== Task to complete ==
Transcribe every one of the records below verbatim, leaving out the pictures.
·····
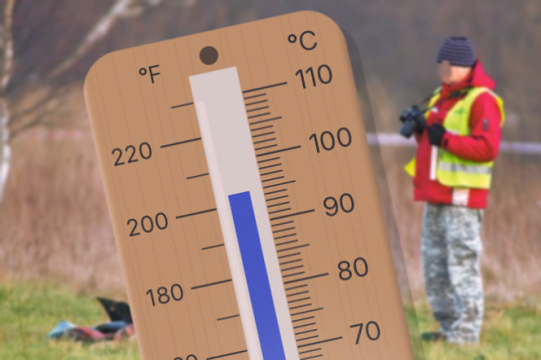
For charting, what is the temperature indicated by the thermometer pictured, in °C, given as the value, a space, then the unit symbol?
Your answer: 95 °C
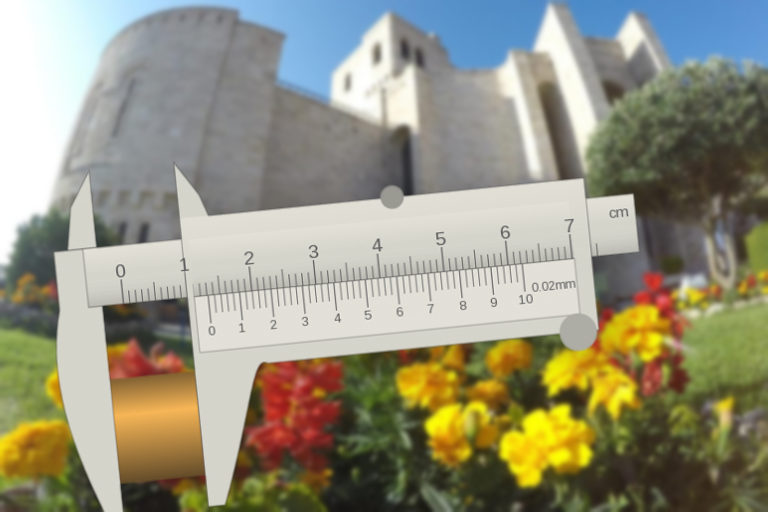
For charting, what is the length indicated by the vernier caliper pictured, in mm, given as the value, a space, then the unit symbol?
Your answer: 13.2 mm
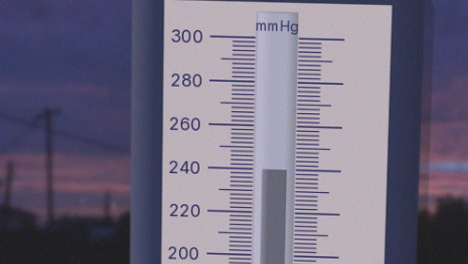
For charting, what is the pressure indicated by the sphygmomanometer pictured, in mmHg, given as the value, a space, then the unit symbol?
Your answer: 240 mmHg
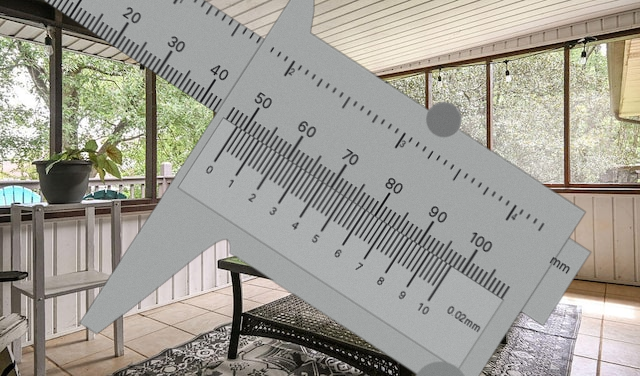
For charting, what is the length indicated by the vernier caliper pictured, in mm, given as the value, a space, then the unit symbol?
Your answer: 48.5 mm
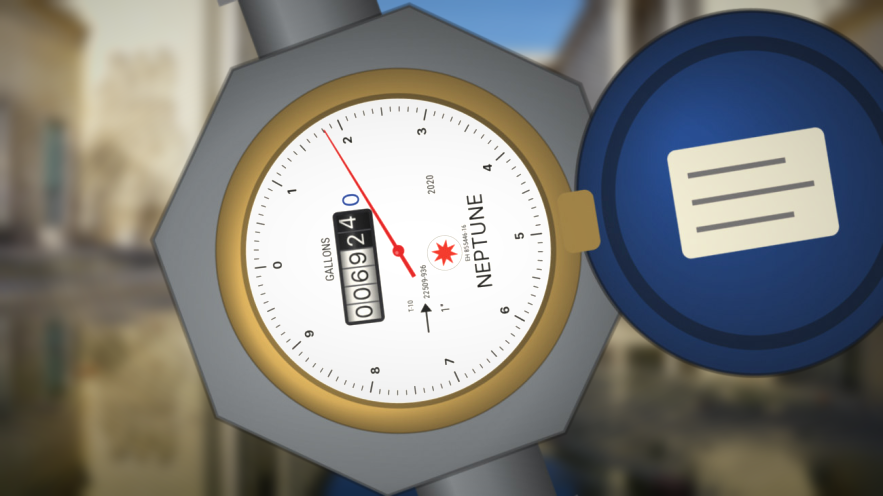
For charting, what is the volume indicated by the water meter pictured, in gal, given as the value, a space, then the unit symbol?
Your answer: 69241.8 gal
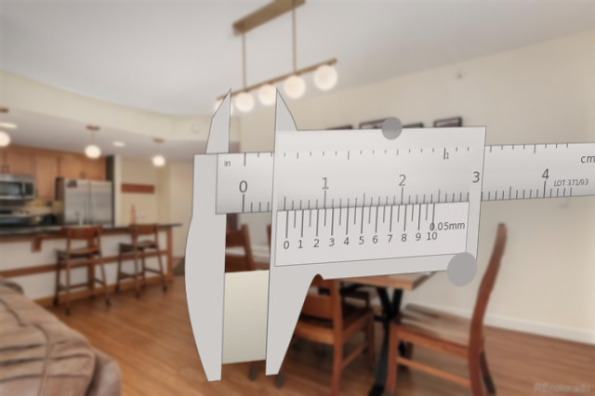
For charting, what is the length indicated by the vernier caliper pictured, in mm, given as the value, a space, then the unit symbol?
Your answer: 5.4 mm
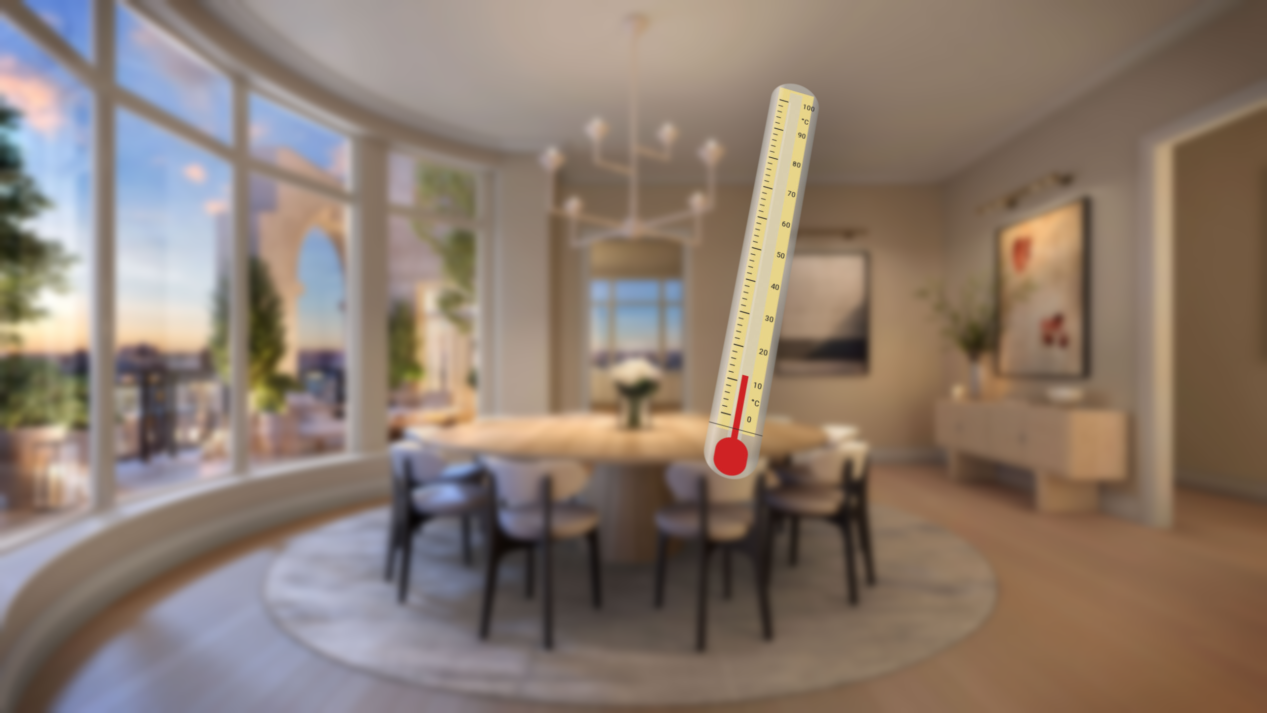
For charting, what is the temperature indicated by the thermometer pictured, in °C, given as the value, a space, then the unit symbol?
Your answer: 12 °C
·····
== Written response ==
For charting, what is the temperature indicated by the thermometer pictured, in °C, given as the value, a space, then the unit symbol?
Your answer: 95 °C
For charting, what is the length indicated by the vernier caliper pictured, in mm, given as the value, a space, then the unit symbol?
Your answer: 13.2 mm
For charting, what is the pressure indicated by the sphygmomanometer pictured, in mmHg, given as the value, a space, then the unit symbol?
Your answer: 240 mmHg
For charting, what is the length indicated by the vernier caliper pictured, in mm, given as the value, a space, then the unit symbol?
Your answer: 48.5 mm
For charting, what is the volume indicated by the water meter pictured, in gal, given as the value, a space, then the unit symbol?
Your answer: 69241.8 gal
For charting, what is the length indicated by the vernier caliper pictured, in mm, given as the value, a space, then the unit symbol?
Your answer: 5.4 mm
For charting, what is the temperature indicated by the thermometer pictured, in °C, given as the value, a space, then the unit symbol?
Your answer: 12 °C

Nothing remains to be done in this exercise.